WAZ: Schwarz-gelbe Bilanz-Kosmetik – Kommentar von Christian Kerl

In Angela Merkels Einmaleins der Machtsicherung
heißt einer der wichtigsten Grundsätze, dass es in der Politik vor
allem aufs „Erwartungsmanagement“ ankommt. In der Koalitionspraxis
heißt das: Je weniger die Bürger von Schwarz-Gelb erwarten dürfen,
desto größer der Spielraum für überraschende Erfolgsmeldungen.
Respekt, Kanzlerin: Beim Koalitionsgipfel hat die Methode perfekt
funktioniert. Wochenlanges Hickhack, Drohungen, Kompromisssuche nach
Art des orientalischen Basarhandels – am hässlichen Vorspiel
gemessen, war das Treffen ein beachtlicher Erfolg. Auf der Habenseite
steht nicht nur, dass endlich die unselige Praxisgebühr wegfällt.
Unerwartet hat sich Schwarz-Gelb auch auf einen steuerfinanzierten
Einstieg in den Kampf gegen Altersarmut verständigt. Zwar werden vom
Koalitionsplan viel zu wenige Rentner profitieren, ein großer Wurf
ist er daher nicht. Aber der Weg für eine vernünftige Lösung ist
vorgezeichnet – die Sozialministerin hat erstaunlich viel
durchgesetzt. Respekt verdiente eigentlich auch die von der FDP
erzwungene Einigung, 2014 die Neuverschuldung gegen null zu drücken.
Indes: Außer dem Willen zur kreativen Buchführung auf Kosten von
Krankenkassen und Staatsbank lässt sich nicht erkennen, wie man das
Ziel erreichen wollte. Noch belastender: Mit dem Sparkurs verträgt
sich das unsinnige Betreuungsgeld überhaupt nicht. Die Kraft, diese
teure Krippen-Fernhalteprämie zu kippen, fehlte der Koalition. Bei
diesen Beschlüssen ist eine politische Linie nicht mehr erkennbar.

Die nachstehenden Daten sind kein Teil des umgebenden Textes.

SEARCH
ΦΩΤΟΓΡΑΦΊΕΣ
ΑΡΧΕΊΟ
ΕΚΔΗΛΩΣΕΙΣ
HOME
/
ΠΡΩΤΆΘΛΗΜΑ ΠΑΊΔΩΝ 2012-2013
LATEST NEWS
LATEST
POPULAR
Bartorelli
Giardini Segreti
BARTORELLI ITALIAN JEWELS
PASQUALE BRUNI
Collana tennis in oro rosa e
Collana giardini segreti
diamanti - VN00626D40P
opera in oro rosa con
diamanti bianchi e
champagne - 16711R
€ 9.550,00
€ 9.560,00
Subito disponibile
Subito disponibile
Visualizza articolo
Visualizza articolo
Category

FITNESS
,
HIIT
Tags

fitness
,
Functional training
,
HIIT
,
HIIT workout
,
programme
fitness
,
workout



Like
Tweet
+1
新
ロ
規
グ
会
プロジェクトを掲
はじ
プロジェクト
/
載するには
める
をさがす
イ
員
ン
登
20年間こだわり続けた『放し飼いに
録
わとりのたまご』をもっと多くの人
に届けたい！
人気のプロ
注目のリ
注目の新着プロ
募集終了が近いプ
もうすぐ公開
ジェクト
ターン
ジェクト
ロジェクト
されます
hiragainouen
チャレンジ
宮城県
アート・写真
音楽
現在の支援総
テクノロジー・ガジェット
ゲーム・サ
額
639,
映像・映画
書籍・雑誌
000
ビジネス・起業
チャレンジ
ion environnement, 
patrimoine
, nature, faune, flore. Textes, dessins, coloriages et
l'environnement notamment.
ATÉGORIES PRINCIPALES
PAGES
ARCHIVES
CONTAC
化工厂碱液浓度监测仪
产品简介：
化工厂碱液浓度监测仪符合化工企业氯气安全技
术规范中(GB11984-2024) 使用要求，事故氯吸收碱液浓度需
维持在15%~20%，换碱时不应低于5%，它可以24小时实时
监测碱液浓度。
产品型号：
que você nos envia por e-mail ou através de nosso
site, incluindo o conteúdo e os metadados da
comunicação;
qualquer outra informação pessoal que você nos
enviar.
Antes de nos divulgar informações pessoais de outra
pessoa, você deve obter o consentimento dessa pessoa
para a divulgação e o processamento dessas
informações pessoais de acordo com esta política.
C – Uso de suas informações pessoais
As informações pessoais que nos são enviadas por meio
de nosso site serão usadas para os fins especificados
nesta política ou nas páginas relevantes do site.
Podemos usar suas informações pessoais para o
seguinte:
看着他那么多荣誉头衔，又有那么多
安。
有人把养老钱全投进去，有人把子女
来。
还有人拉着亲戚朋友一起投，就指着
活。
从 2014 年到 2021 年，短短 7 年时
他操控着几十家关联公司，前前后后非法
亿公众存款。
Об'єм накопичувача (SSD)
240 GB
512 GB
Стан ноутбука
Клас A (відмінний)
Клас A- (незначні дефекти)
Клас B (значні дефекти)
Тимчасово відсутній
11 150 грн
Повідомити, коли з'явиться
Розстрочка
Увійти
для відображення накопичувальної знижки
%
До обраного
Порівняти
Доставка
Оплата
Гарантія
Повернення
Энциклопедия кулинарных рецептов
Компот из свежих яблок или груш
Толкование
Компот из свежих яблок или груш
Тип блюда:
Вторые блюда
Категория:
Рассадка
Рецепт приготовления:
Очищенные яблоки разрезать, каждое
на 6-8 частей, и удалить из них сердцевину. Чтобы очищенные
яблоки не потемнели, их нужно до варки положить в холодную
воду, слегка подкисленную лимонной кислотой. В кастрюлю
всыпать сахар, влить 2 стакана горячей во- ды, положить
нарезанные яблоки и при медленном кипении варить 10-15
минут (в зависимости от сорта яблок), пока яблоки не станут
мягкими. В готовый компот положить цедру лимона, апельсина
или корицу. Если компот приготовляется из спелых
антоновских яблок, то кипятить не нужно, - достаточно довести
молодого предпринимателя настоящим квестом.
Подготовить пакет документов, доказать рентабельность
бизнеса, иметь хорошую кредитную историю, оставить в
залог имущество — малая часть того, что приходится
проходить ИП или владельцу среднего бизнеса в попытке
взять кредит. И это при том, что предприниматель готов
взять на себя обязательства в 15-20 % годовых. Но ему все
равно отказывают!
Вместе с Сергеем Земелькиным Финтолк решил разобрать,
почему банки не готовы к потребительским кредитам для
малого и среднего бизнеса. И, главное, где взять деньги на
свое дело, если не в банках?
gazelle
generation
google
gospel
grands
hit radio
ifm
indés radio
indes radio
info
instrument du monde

Zehn Monate vor den Wahlen ging es mehr darum, Bilanzkosmetik zu
betreiben. Weil die großen Entlastungsversprechen uneingelöst
bleiben, wollte jede Partei wenigstens ein bisschen was für ihre
Klientel tun. Das ist gelungen, immerhin. So hat sich die Koalition
zwar über die nächste Runde gerettet, was schon mehr ist, als viele
erwarteten. Aber ein Befreiungsschlag? Nein. Auch kleine Wohltaten
und cleveres Erwartungsmanagement kaschieren nicht, dass Schwarz-Gelb
der politische Gestaltungswille weitgehend abhanden gekommen ist.